A Newfoundland and Labrador blogger received a transcript of a CBC radio interview from the provincial government recently - with part of transcript blacked out by government censors.
Keith Hutchings, minister responsible for access to information, said that bureaucrats are just following the law as it's written, but opposition politicians say that overzealous redactions are par for the course after the government passed Bill 29 earlier this year, and rewrote access-to-information laws.
"The average person wouldn't have the means, and a lot wouldn't have the time to jump through all the hoops," Liberal MHA Eddie Joyce said. "It's almost impossible for a private citizen in this province now to put in a freedom of information (request). Almost impossible."
The radio transcript, posted by blogger Wallace McLean online, has sections blacked out by an Access to Information and Protection of Privacy (ATIPP) co-ordinator in the provincial government.
"The content was broadcast on the open airwaves," McLean wrote. "Then it was written down. Then it was blacked out."

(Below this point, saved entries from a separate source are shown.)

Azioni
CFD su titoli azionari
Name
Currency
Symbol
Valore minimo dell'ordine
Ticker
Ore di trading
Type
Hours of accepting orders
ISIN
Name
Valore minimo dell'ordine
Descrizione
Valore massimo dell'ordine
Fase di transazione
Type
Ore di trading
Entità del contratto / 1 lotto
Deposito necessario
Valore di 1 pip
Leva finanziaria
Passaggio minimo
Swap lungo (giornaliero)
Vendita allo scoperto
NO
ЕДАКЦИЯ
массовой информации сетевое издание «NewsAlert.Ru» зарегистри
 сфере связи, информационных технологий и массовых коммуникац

Hutchings said government bureaucrats don't decide whether something is in the public domain when they examine whether to release it. They consider whether the legislation says it should be released, and that's it.

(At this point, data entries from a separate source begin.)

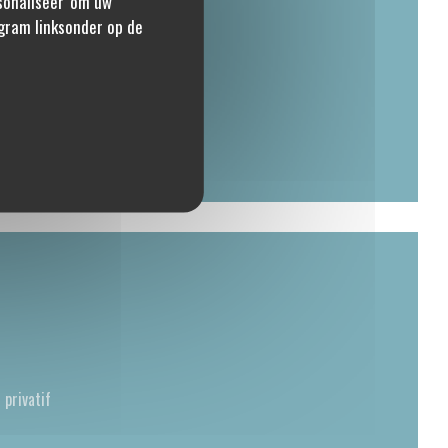
rsonaliseer' om uw
* Alleen reserveringen
gram linksonder op de
privatif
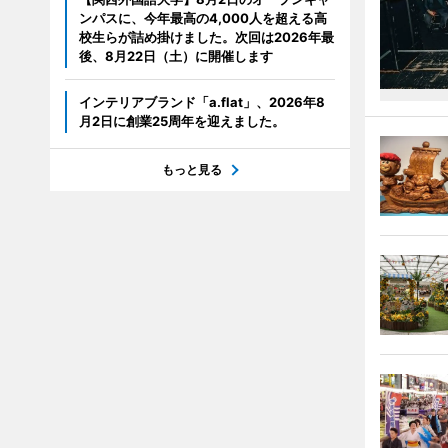
ンパスに、今年最高の4,000人を超える高
校生らが詰め掛けました。次回は2026年最
後、8月22日（土）に開催します
インテリアブランド「a.flat」、2026年8
月2日に創業25周年を迎えました。
もっと見る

"It's a separate activity that's going on in the public domain," he said. "Our concern is that we're following the ATIPP legislation."
Ostensibly, the redactions in McLean's case were about protection of privacy of an individual. The interview dealt with former College of the North Atlantic employee Peter McBreairty, who's been in an ongoing fight over alleged wrongful dismissal.
Some of the quotes that were blacked out - but can be publicly reviewed since the podcast of the interview is on the CBC website - don't seem to involve privacy issues.
"As recently as February of this year, of 2010, I've had records revealed that got closer to why I was dismissed and, in fact, who dismissed me from the college.
"It is only now that I've been able to get those records," McBreairty said during the interview, but government bureaucrats blacked it out in the transcript.
In the past few months, opposition politicians have consistently complained about access requests where government bureaucrats came back with pages and pages with nothing but blacked out text on them.
NDP MHA George Murphy called them "access to toner" requests, since all they get back in many cases is pages covered in black printer toner.
"It's just another barrier that's used by government. It's a government based on paranoia," he said. "It's in some cases a waste of time. The government has thrown up a wall here."